Topping and Ducharme1 carefully defined the population studied; the quality of the database used; the methodology for analysis (including use of a propensity score); the challenges of a possible randomized controlled trial to further delineate causation versus the clear association that has been recently demonstrated in several emergency medical services (EMS) intubation studies, including this one; and the lessons associated with unbridled enthusiasm for unproven yet seemingly common-sense interventions (i.e., pre-hospital intubation in significantly head-injured patients).

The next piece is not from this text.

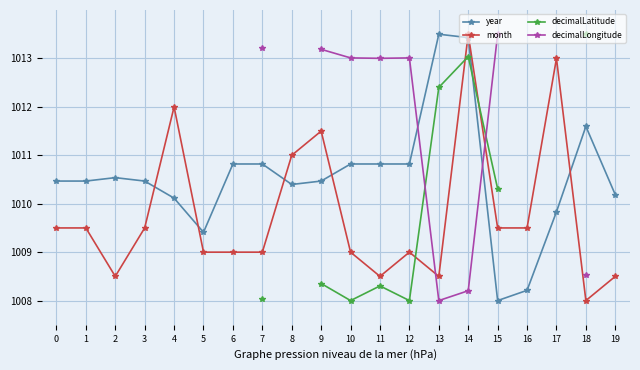

True or false: decimalLongitude has more than 2 interior local peaks.

False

However, one key result from this large study2 seemed to elude the reviewers. In Wang and colleagues' study one group of pre-hospital providers (air medical transport crews) who used neuromuscular blocking agents had decreased mortality demonstrated in the population studied. Although Wang and colleagues qualify clear conclusions in this regard by pointing out that these 2 elements were used as covariates in the overall regression analysis, the impression is clearly given that this is an area that needs further study before the brush of nihilism for endotracheal intubation in the EMS environment is finalized. Indeed, several EMS air medical studies (observational in nature), where a small cohort of highly trained crew members are given intensive training and reasonable ongoing critical care exposure, have demonstrated exceptional airway management skills.3,4 Wang and colleagues' findings are consistent with another recent study that also showed an association with improved outcomes using this air medical model.5
We feel that Wang and colleagues' suggestive data on air medical rapid sequence intubation management in the seriously ill head-injured patient deserves further consideration and is of key interest to EMS physicians and providers.
John M. Tallon, MD
David Petrie, MD
Division of EMS
Department of Emergency Medicine
Dalhousie University, Halifax, NS
References
- Topping C, Ducharme J. Prehospital intubation for patients with severe head injury: More is not necessarily better. Can J Emerg Med 2006;8(2):116-8.
- Wang HE, Peitzman AB, Cassidy LD, et al. Out-of-hospital endotracheal intubation and outcome after traumatic brain injury. Ann Emerg Med 2004;44 (5): 439-50.
- Sing RF, Rotondo MF, Zonies DH, et al. Rapid sequence induction for intubation by an aeromedical transport team: a critical analysis. Am J Emerg Med 1998; 16(6):598-602.
- Ma OJ, Atchley RB, Hatley T, et al. Intubation success rates improve for an air medical program after implementing the use of neuromuscular blocking agents. Am J Emerg Med 1998;16(2): 125-7.
- Davis DP, Peay J, Serrano JA, et al. The impact of aeromedical response to patients with moderate to severe traumatic brain injury. Ann Emerg Med 2005; 46(2):115-22.